Stored data entries

******************************

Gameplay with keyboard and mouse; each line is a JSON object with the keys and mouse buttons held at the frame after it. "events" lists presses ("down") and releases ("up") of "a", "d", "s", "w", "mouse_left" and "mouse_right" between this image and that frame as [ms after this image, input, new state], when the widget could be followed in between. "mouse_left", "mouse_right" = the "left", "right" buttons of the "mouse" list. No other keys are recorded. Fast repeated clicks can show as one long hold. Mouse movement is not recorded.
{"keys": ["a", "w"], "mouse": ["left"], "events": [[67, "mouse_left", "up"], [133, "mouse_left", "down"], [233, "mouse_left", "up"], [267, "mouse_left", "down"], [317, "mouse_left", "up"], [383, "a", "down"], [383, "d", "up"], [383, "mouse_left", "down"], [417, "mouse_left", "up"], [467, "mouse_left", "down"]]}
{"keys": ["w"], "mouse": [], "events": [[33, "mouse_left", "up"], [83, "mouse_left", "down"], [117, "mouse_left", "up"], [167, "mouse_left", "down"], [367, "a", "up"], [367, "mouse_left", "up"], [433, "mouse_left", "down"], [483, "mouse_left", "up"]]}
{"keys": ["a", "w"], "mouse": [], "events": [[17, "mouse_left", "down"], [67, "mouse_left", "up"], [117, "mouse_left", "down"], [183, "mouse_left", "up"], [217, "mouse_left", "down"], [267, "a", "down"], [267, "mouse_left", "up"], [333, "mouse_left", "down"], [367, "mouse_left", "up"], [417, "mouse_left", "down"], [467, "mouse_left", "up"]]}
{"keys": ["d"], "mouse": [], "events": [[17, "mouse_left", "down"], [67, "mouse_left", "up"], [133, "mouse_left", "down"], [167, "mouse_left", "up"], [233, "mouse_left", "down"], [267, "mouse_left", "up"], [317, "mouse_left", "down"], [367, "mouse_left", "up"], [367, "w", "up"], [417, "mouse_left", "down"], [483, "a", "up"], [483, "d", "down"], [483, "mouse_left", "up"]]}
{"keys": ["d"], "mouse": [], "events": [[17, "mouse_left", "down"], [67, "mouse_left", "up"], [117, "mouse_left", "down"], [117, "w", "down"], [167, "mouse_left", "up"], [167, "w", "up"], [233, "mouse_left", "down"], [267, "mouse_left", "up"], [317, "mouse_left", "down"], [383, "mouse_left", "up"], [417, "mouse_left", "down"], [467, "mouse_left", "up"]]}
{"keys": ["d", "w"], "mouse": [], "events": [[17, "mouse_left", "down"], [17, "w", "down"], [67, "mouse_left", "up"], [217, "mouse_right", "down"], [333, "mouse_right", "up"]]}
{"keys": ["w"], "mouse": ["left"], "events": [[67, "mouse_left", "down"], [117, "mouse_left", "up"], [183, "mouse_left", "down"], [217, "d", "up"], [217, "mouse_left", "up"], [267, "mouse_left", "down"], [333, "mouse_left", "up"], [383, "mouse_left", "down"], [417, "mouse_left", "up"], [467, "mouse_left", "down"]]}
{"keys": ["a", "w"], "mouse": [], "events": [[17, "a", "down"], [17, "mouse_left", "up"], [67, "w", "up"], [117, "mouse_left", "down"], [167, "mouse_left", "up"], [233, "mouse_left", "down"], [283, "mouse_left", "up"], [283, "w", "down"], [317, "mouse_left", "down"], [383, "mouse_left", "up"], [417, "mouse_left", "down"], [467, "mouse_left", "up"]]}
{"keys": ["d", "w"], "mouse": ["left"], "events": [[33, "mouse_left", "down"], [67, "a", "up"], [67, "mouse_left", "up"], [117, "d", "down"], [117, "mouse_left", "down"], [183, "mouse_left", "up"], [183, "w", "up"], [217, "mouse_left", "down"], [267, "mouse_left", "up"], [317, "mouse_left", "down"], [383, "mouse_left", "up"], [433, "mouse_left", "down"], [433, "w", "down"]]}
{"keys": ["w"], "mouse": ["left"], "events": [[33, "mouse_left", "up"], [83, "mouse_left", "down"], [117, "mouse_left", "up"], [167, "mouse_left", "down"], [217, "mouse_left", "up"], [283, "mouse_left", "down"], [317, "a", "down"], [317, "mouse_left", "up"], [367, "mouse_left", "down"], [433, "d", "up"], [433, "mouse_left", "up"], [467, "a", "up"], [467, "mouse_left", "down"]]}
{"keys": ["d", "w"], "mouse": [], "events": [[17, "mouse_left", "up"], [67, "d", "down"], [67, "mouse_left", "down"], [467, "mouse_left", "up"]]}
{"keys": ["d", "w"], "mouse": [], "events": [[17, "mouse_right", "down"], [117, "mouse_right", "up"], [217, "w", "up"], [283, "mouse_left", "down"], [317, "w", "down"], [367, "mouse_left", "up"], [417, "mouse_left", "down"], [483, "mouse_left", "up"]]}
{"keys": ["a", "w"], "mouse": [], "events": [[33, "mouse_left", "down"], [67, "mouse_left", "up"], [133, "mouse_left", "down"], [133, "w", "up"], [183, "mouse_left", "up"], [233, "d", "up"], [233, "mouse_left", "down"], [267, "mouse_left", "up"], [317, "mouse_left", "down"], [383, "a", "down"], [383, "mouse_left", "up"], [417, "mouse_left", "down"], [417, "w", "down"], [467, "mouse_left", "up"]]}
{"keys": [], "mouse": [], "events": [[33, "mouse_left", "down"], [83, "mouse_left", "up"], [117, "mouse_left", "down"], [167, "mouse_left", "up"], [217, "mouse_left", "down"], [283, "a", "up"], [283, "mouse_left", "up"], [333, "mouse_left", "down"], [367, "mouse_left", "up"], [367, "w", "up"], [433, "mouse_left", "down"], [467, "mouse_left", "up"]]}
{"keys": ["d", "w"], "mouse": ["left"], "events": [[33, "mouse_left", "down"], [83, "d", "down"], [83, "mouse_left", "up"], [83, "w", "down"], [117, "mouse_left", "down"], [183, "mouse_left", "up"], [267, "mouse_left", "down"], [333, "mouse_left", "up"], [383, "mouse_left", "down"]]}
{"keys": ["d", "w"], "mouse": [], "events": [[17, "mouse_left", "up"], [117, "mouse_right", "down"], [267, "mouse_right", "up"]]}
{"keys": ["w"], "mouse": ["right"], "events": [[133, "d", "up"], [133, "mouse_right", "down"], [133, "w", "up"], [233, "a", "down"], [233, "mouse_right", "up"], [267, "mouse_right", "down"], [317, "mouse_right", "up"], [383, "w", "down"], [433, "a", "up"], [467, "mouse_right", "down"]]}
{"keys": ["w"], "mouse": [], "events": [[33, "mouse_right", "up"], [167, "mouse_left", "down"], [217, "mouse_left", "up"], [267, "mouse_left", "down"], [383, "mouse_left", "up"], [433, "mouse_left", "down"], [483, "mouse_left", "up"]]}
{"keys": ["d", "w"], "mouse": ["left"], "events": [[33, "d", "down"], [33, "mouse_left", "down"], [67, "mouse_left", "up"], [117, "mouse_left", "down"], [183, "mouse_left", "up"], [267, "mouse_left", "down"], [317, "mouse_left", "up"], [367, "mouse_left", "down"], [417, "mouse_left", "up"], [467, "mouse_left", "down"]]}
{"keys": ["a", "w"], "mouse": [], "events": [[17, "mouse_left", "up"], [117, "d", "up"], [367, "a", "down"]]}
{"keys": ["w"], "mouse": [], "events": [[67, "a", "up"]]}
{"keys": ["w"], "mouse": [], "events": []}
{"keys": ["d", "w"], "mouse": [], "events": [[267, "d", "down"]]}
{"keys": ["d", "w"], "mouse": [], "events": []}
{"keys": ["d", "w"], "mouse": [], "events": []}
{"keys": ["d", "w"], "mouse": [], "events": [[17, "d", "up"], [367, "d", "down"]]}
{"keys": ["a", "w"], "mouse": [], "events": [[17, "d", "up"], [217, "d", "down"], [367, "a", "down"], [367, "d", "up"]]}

******************************

_PROBLEM TO WORK ON_
Please copy out the preceding data in full, exactly as written.

_THE ANSWER_
Gameplay with keyboard and mouse; each line is a JSON object with the keys and mouse buttons held at the frame after it. "events" lists presses ("down") and releases ("up") of "a", "d", "s", "w", "mouse_left" and "mouse_right" between this image and that frame as [ms after this image, input, new state], when the widget could be followed in between. "mouse_left", "mouse_right" = the "left", "right" buttons of the "mouse" list. No other keys are recorded. Fast repeated clicks can show as one long hold. Mouse movement is not recorded.
{"keys": ["a", "w"], "mouse": ["left"], "events": [[67, "mouse_left", "up"], [133, "mouse_left", "down"], [233, "mouse_left", "up"], [267, "mouse_left", "down"], [317, "mouse_left", "up"], [383, "a", "down"], [383, "d", "up"], [383, "mouse_left", "down"], [417, "mouse_left", "up"], [467, "mouse_left", "down"]]}
{"keys": ["w"], "mouse": [], "events": [[33, "mouse_left", "up"], [83, "mouse_left", "down"], [117, "mouse_left", "up"], [167, "mouse_left", "down"], [367, "a", "up"], [367, "mouse_left", "up"], [433, "mouse_left", "down"], [483, "mouse_left", "up"]]}
{"keys": ["a", "w"], "mouse": [], "events": [[17, "mouse_left", "down"], [67, "mouse_left", "up"], [117, "mouse_left", "down"], [183, "mouse_left", "up"], [217, "mouse_left", "down"], [267, "a", "down"], [267, "mouse_left", "up"], [333, "mouse_left", "down"], [367, "mouse_left", "up"], [417, "mouse_left", "down"], [467, "mouse_left", "up"]]}
{"keys": ["d"], "mouse": [], "events": [[17, "mouse_left", "down"], [67, "mouse_left", "up"], [133, "mouse_left", "down"], [167, "mouse_left", "up"], [233, "mouse_left", "down"], [267, "mouse_left", "up"], [317, "mouse_left", "down"], [367, "mouse_left", "up"], [367, "w", "up"], [417, "mouse_left", "down"], [483, "a", "up"], [483, "d", "down"], [483, "mouse_left", "up"]]}
{"keys": ["d"], "mouse": [], "events": [[17, "mouse_left", "down"], [67, "mouse_left", "up"], [117, "mouse_left", "down"], [117, "w", "down"], [167, "mouse_left", "up"], [167, "w", "up"], [233, "mouse_left", "down"], [267, "mouse_left", "up"], [317, "mouse_left", "down"], [383, "mouse_left", "up"], [417, "mouse_left", "down"], [467, "mouse_left", "up"]]}
{"keys": ["d", "w"], "mouse": [], "events": [[17, "mouse_left", "down"], [17, "w", "down"], [67, "mouse_left", "up"], [217, "mouse_right", "down"], [333, "mouse_right", "up"]]}
{"keys": ["w"], "mouse": ["left"], "events": [[67, "mouse_left", "down"], [117, "mouse_left", "up"], [183, "mouse_left", "down"], [217, "d", "up"], [217, "mouse_left", "up"], [267, "mouse_left", "down"], [333, "mouse_left", "up"], [383, "mouse_left", "down"], [417, "mouse_left", "up"], [467, "mouse_left", "down"]]}
{"keys": ["a", "w"], "mouse": [], "events": [[17, "a", "down"], [17, "mouse_left", "up"], [67, "w", "up"], [117, "mouse_left", "down"], [167, "mouse_left", "up"], [233, "mouse_left", "down"], [283, "mouse_left", "up"], [283, "w", "down"], [317, "mouse_left", "down"], [383, "mouse_left", "up"], [417, "mouse_left", "down"], [467, "mouse_left", "up"]]}
{"keys": ["d", "w"], "mouse": ["left"], "events": [[33, "mouse_left", "down"], [67, "a", "up"], [67, "mouse_left", "up"], [117, "d", "down"], [117, "mouse_left", "down"], [183, "mouse_left", "up"], [183, "w", "up"], [217, "mouse_left", "down"], [267, "mouse_left", "up"], [317, "mouse_left", "down"], [383, "mouse_left", "up"], [433, "mouse_left", "down"], [433, "w", "down"]]}
{"keys": ["w"], "mouse": ["left"], "events": [[33, "mouse_left", "up"], [83, "mouse_left", "down"], [117, "mouse_left", "up"], [167, "mouse_left", "down"], [217, "mouse_left", "up"], [283, "mouse_left", "down"], [317, "a", "down"], [317, "mouse_left", "up"], [367, "mouse_left", "down"], [433, "d", "up"], [433, "mouse_left", "up"], [467, "a", "up"], [467, "mouse_left", "down"]]}
{"keys": ["d", "w"], "mouse": [], "events": [[17, "mouse_left", "up"], [67, "d", "down"], [67, "mouse_left", "down"], [467, "mouse_left", "up"]]}
{"keys": ["d", "w"], "mouse": [], "events": [[17, "mouse_right", "down"], [117, "mouse_right", "up"], [217, "w", "up"], [283, "mouse_left", "down"], [317, "w", "down"], [367, "mouse_left", "up"], [417, "mouse_left", "down"], [483, "mouse_left", "up"]]}
{"keys": ["a", "w"], "mouse": [], "events": [[33, "mouse_left", "down"], [67, "mouse_left", "up"], [133, "mouse_left", "down"], [133, "w", "up"], [183, "mouse_left", "up"], [233, "d", "up"], [233, "mouse_left", "down"], [267, "mouse_left", "up"], [317, "mouse_left", "down"], [383, "a", "down"], [383, "mouse_left", "up"], [417, "mouse_left", "down"], [417, "w", "down"], [467, "mouse_left", "up"]]}
{"keys": [], "mouse": [], "events": [[33, "mouse_left", "down"], [83, "mouse_left", "up"], [117, "mouse_left", "down"], [167, "mouse_left", "up"], [217, "mouse_left", "down"], [283, "a", "up"], [283, "mouse_left", "up"], [333, "mouse_left", "down"], [367, "mouse_left", "up"], [367, "w", "up"], [433, "mouse_left", "down"], [467, "mouse_left", "up"]]}
{"keys": ["d", "w"], "mouse": ["left"], "events": [[33, "mouse_left", "down"], [83, "d", "down"], [83, "mouse_left", "up"], [83, "w", "down"], [117, "mouse_left", "down"], [183, "mouse_left", "up"], [267, "mouse_left", "down"], [333, "mouse_left", "up"], [383, "mouse_left", "down"]]}
{"keys": ["d", "w"], "mouse": [], "events": [[17, "mouse_left", "up"], [117, "mouse_right", "down"], [267, "mouse_right", "up"]]}
{"keys": ["w"], "mouse": ["right"], "events": [[133, "d", "up"], [133, "mouse_right", "down"], [133, "w", "up"], [233, "a", "down"], [233, "mouse_right", "up"], [267, "mouse_right", "down"], [317, "mouse_right", "up"], [383, "w", "down"], [433, "a", "up"], [467, "mouse_right", "down"]]}
{"keys": ["w"], "mouse": [], "events": [[33, "mouse_right", "up"], [167, "mouse_left", "down"], [217, "mouse_left", "up"], [267, "mouse_left", "down"], [383, "mouse_left", "up"], [433, "mouse_left", "down"], [483, "mouse_left", "up"]]}
{"keys": ["d", "w"], "mouse": ["left"], "events": [[33, "d", "down"], [33, "mouse_left", "down"], [67, "mouse_left", "up"], [117, "mouse_left", "down"], [183, "mouse_left", "up"], [267, "mouse_left", "down"], [317, "mouse_left", "up"], [367, "mouse_left", "down"], [417, "mouse_left", "up"], [467, "mouse_left", "down"]]}
{"keys": ["a", "w"], "mouse": [], "events": [[17, "mouse_left", "up"], [117, "d", "up"], [367, "a", "down"]]}
{"keys": ["w"], "mouse": [], "events": [[67, "a", "up"]]}
{"keys": ["w"], "mouse": [], "events": []}
{"keys": ["d", "w"], "mouse": [], "events": [[267, "d", "down"]]}
{"keys": ["d", "w"], "mouse": [], "events": []}
{"keys": ["d", "w"], "mouse": [], "events": []}
{"keys": ["d", "w"], "mouse": [], "events": [[17, "d", "up"], [367, "d", "down"]]}
{"keys": ["a", "w"], "mouse": [], "events": [[17, "d", "up"], [217, "d", "down"], [367, "a", "down"], [367, "d", "up"]]}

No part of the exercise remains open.